Starting with the line that contains "Akční nabídky" and going on through the line that contains "ada­ e turvam", write out the lines again with "Více info" replaced by "Více informací" and nothing else changed. Leave the pictures out of your answer.

=== Section Start ===

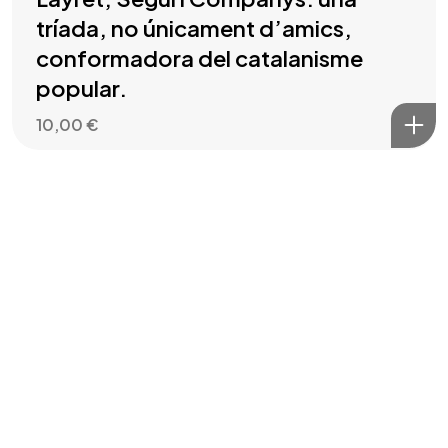
tríada, no únicament d’amics,
conformadora del catalanisme
popular.
10,00
€
Filter by price
Price:
10 €
—
20 €
Filter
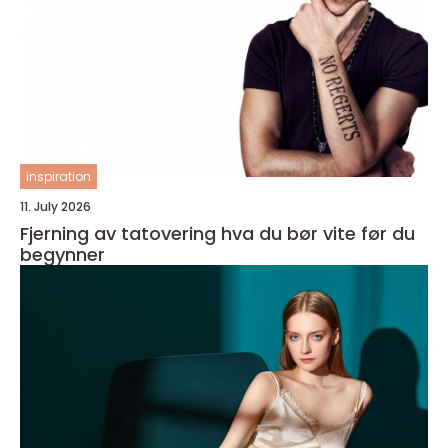
inspiration
11. July 2026
Fjerning av tatovering hva du bør vite før du
begynner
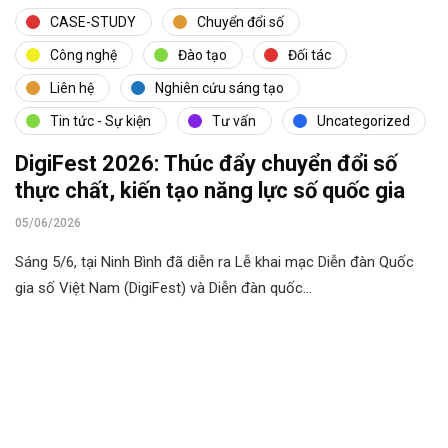
CASE-STUDY
Chuyển đổi số
Công nghệ
Đào tạo
Đối tác
Liên hệ
Nghiên cứu sáng tạo
Tin tức - Sự kiện
Tư vấn
Uncategorized
DigiFest 2026: Thúc đẩy chuyển đổi số
thực chất, kiến tạo năng lực số quốc gia
05/06/2026
Sáng 5/6, tại Ninh Bình đã diễn ra Lễ khai mạc Diễn đàn Quốc
gia số Việt Nam (DigiFest) và Diễn đàn quốc…
Cùng phát triển với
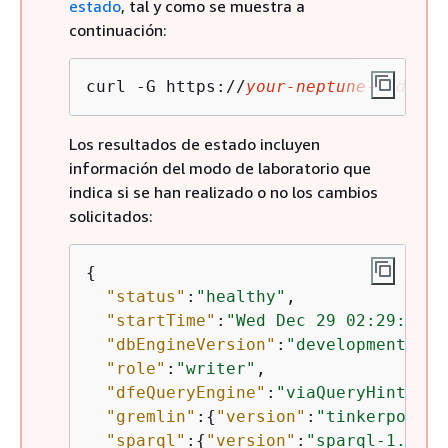
estado
, tal y como se muestra a
continuación:
curl -G https://
your-neptune-endpoin
Los resultados de estado incluyen
información del modo de laboratorio que
indica si se han realizado o no los cambios
solicitados:
{
"status"
:
"healthy"
,

"startTime"
:
"Wed Dec 29 02:29:24 U
"dbEngineVersion"
:
"development"
,

"role"
:
"writer"
,

"dfeQueryEngine"
:
"viaQueryHint"
,

"gremlin"
:
{
"version"
:
"tinkerpop-3.
"sparql"
:
{
"version"
:
"sparql-1.1"
},
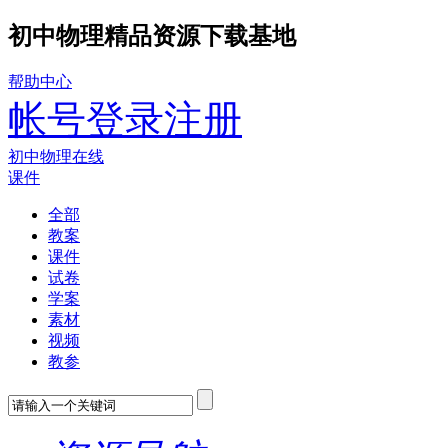
初中物理精品资源下载基地
帮助中心
帐号登录
注册
初中物理在线
课件
全部
教案
课件
试卷
学案
素材
视频
教参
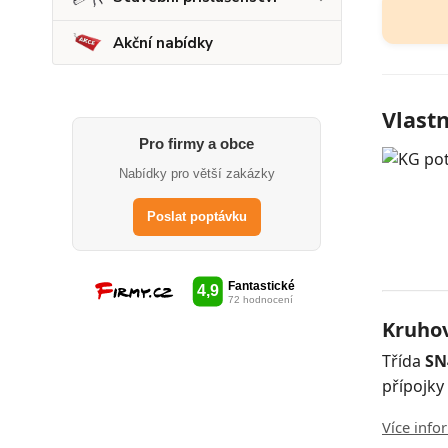
Akční nabídky
Vlast
Pro firmy a obce
Nabídky pro větší zakázky
Poslat poptávku
Kruhov
Třída
SN
přípojky
Více info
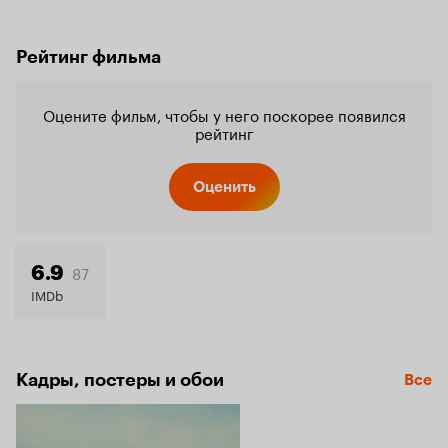
Рейтинг фильма
Оцените фильм, чтобы у него поскорее появился
рейтинг
Оценить
87
6.9
IMDb
Кадры, постеры и обои
Все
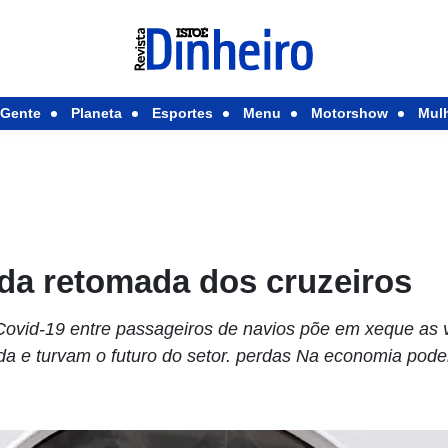
Gente
Planeta
Esportes
Menu
Motorshow
Mul
 da retomada dos cruzeiros
ovid-19 entre passageiros de navios põe em xeque as v
ada­ e turvam o futuro do setor. perdas Na economia pod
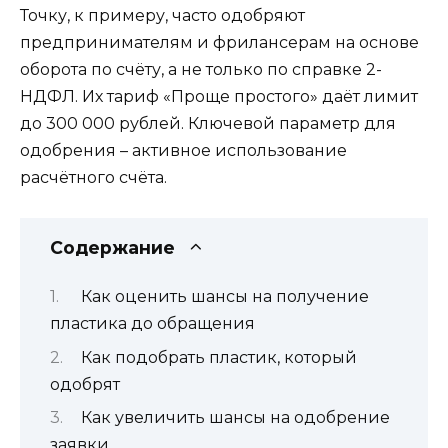
Точку, к примеру, часто одобряют
предпринимателям и фрилансерам на основе
оборота по счёту, а не только по справке 2-
НДФЛ. Их тариф «Проще простого» даёт лимит
до 300 000 рублей. Ключевой параметр для
одобрения – активное использование
расчётного счёта.
Содержание
Как оценить шансы на получение
пластика до обращения
Как подобрать пластик, который
одобрят
Как увеличить шансы на одобрение
заявки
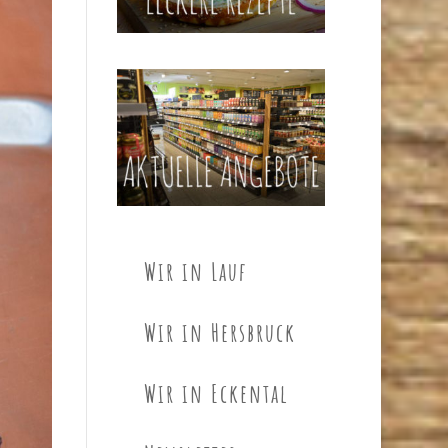
Wir in Lauf
Wir in Hersbruck
Wir in Eckental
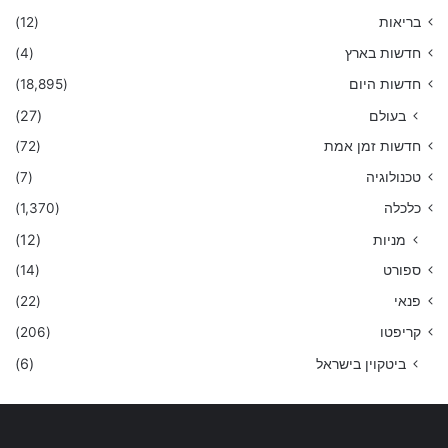
בריאות
(12)
חדשות בארץ
(4)
חדשות היום
(18,895)
בעולם
(27)
חדשות זמן אמת
(72)
טכנולוגיה
(7)
כלכלה
(1,370)
מניות
(12)
ספורט
(14)
פנאי
(22)
קריפטו
(206)
ביטקוין בישראל
(6)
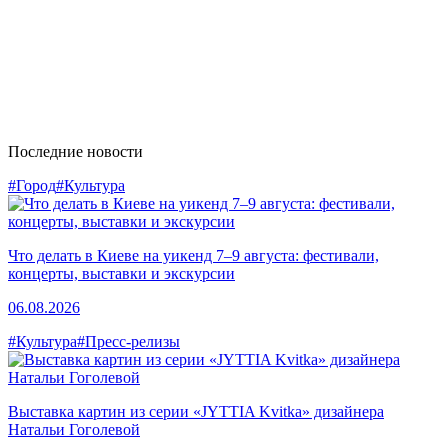
Последние новости
#Город
#Культура
Что делать в Киеве на уикенд 7–9 августа: фестивали,
концерты, выставки и экскурсии
06.08.2026
#Культура
#Пресс-релизы
Выставка картин из серии «JYTTIA Kvitka» дизайнера
Натальи Гоголевой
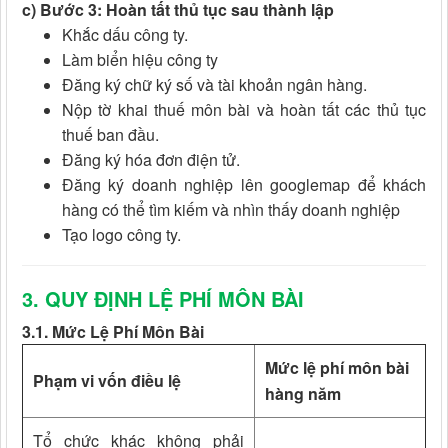
c) Bước 3: Hoàn tất thủ tục sau thành lập
Khắc dấu công ty.
Làm biển hiệu công ty
Đăng ký chữ ký số và tài khoản ngân hàng.
Nộp tờ khai thuế môn bài và hoàn tất các thủ tục
thuế ban đầu.
Đăng ký hóa đơn điện tử.
Đăng ký doanh nghiệp lên googlemap để khách
hàng có thể tìm kiếm và nhìn thấy doanh nghiệp
Tạo logo công ty.
3. QUY ĐỊNH LỆ PHÍ MÔN BÀI
3.1. Mức Lệ Phí Môn Bài
Mức lệ phí môn bài
Phạm vi vốn điều lệ
hàng năm
Tổ chức khác không phải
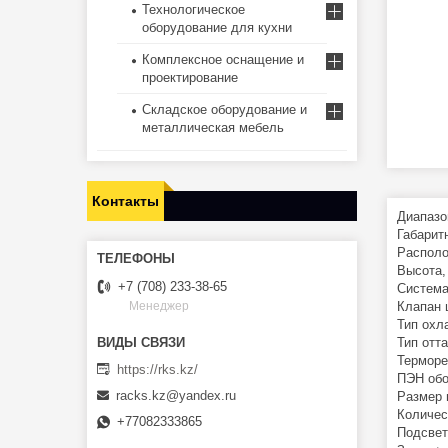
Технологическое
оборудование для кухни
Комплексное оснащение и
проектирование
Складское оборудование и
металлическая мебель
Контакты
Диапазо
Габарит
Располо
Высота,
+7 (708) 233-38-65
Система
Клапан 
Менеджер
Тип охл
Тип отт
Терморе
https://rks.kz/
ПЭН обо
racks.kz@yandex.ru
Размер 
Количес
+77082333865
Подсвет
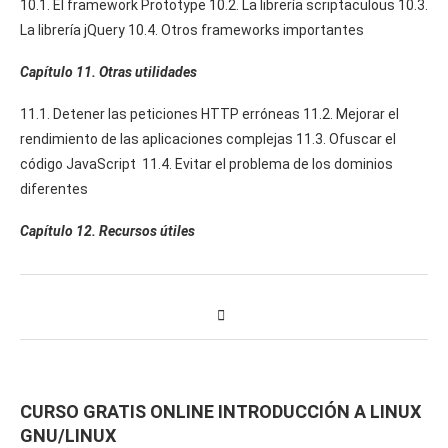
10.1. El framework Prototype 10.2. La librería scriptaculous 10.3.
La librería jQuery 10.4. Otros frameworks importantes
Capítulo 11. Otras utilidades
11.1. Detener las peticiones HTTP erróneas 11.2. Mejorar el
rendimiento de las aplicaciones complejas 11.3. Ofuscar el
código JavaScript 11.4. Evitar el problema de los dominios
diferentes
Capítulo 12. Recursos útiles
CURSO GRATIS ONLINE INTRODUCCIÓN A LINUX
GNU/LINUX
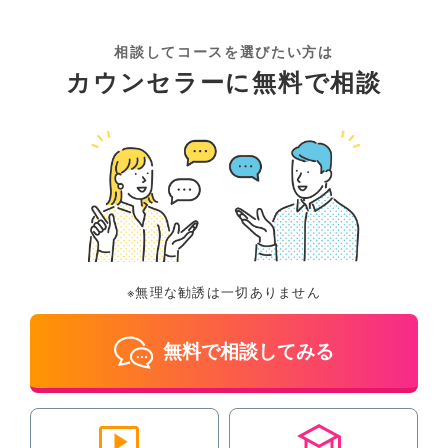
相談してコースを選びたい方は
カウンセラーに無料で相談
※無理な勧誘は一切ありません
無料で相談してみる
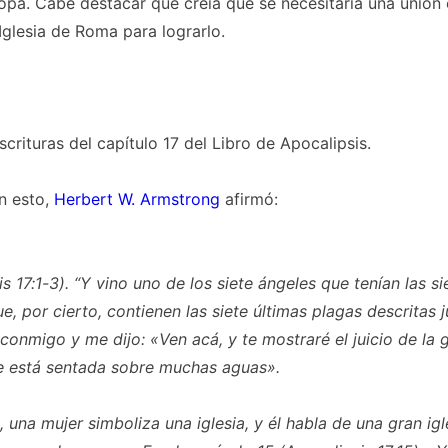
pa. Cabe destacar que creía que se necesitaría una unión 
Iglesia de Roma para lograrlo.
scrituras del capítulo 17 del Libro de Apocalipsis.
n esto,
Herbert W. Armstrong
afirmó:
s 17:1-3). “Y vino uno de los siete ángeles que tenían las s
, por cierto, contienen las siete últimas plagas descritas 
conmigo y me dijo: «Ven acá, y te mostraré el juicio de la 
e está sentada sobre muchas aguas».
 una mujer simboliza una iglesia, y él habla de una gran igl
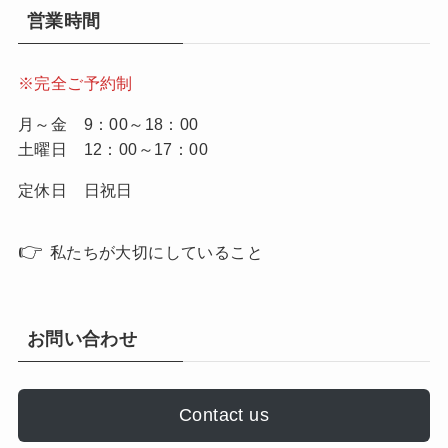
営業時間
※完全ご予約制
月～金 9：00～18：00
土曜日 12：00～17：00
定休日 日祝日
👉
私たちが大切にしていること
お問い合わせ
Contact us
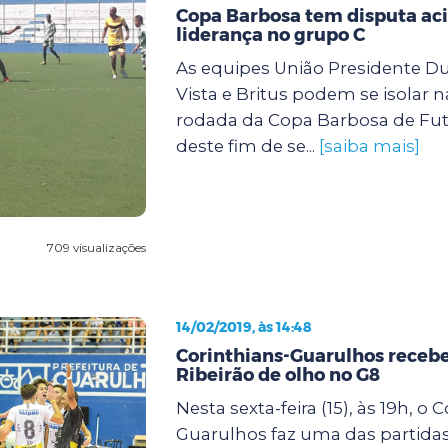
Copa Barbosa tem disputa aci
liderança no grupo C
As equipes União Presidente Dut
Vista e Britus podem se isolar n
rodada da Copa Barbosa de Fu
deste fim de se...
[saiba mais]
709 visualizações
14/02/2019, às 14:48
Corinthians-Guarulhos recebe
Ribeirão de olho no G8
Nesta sexta-feira (15), às 19h, o 
Guarulhos faz uma das partida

=== Section End ===

#### [SOLVED EXERCISE]
Akční nabídky
Vlast
Pro firmy a obce
Nabídky pro větší zakázky
Poslat poptávku
Kruhov
Třída
SN
přípojky
Více informací
Рейтинг фильма
Оцените фильм, чтобы у него поскорее появился
рейтинг
Оценить
87
6.9
IMDb
Кадры, постеры и обои
Все
Gente
Planeta
Esportes
Menu
Motorshow
Mul
 da retomada dos cruzeiros
ovid-19 entre passageiros de navios põe em xeque as v
ada­ e turvam o futuro do setor. perdas Na economia pod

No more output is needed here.